Below are the records; copy every line in them that holds the string "playerAchievements".

----

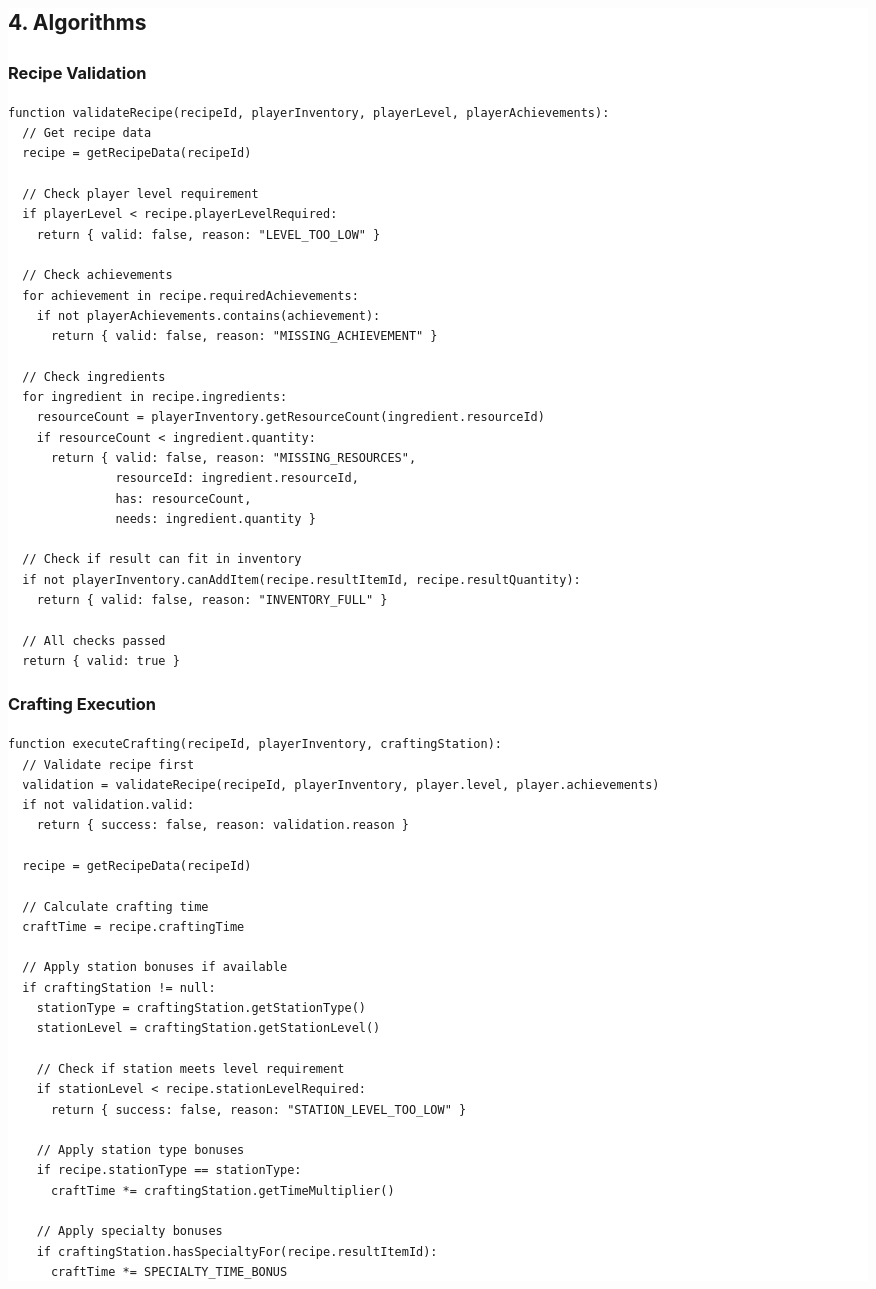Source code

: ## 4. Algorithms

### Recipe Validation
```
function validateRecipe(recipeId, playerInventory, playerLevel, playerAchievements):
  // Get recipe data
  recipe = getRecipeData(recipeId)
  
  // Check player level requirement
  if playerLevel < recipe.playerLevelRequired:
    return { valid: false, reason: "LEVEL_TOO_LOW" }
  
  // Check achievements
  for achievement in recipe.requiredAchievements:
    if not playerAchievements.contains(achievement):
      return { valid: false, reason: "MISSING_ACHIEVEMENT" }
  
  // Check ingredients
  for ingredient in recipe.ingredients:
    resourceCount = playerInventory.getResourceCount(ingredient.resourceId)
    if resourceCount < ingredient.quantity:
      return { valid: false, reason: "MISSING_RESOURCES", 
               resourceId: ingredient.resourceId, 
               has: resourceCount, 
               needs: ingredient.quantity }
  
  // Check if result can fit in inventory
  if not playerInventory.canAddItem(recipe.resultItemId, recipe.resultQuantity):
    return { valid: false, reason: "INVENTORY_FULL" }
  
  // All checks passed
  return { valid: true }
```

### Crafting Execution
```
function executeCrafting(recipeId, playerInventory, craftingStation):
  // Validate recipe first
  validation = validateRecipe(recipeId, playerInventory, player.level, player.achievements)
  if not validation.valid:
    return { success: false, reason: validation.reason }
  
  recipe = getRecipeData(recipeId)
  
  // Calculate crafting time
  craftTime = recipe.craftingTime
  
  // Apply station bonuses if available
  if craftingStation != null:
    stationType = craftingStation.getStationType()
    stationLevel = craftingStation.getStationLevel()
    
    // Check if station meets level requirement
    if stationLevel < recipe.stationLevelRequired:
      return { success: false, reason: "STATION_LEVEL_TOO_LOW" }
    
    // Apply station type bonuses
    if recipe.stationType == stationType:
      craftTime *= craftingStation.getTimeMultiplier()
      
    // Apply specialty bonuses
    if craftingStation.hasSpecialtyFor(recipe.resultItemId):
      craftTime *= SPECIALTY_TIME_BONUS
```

----

Result of the exercise -
function validateRecipe(recipeId, playerInventory, playerLevel, playerAchievements):
    if not playerAchievements.contains(achievement):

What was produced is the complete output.